**What needs to be done**.
The expected output is the set of lines below beginning at the one that contains "Zilveren ring goldplated met" and ending at the final line, reproduced exactly.

◆ ◆ ◆ ◆ ◆ ◆ ◆

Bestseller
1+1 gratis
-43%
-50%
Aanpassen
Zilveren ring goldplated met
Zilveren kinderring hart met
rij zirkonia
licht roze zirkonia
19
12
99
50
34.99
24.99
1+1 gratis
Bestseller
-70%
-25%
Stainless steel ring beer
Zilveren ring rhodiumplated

◆ ◆ ◆ ◆ ◆ ◆ ◆

**Result of this exercise**.
Zilveren ring goldplated met
Zilveren kinderring hart met
rij zirkonia
licht roze zirkonia
19
12
99
50
34.99
24.99
1+1 gratis
Bestseller
-70%
-25%
Stainless steel ring beer
Zilveren ring rhodiumplated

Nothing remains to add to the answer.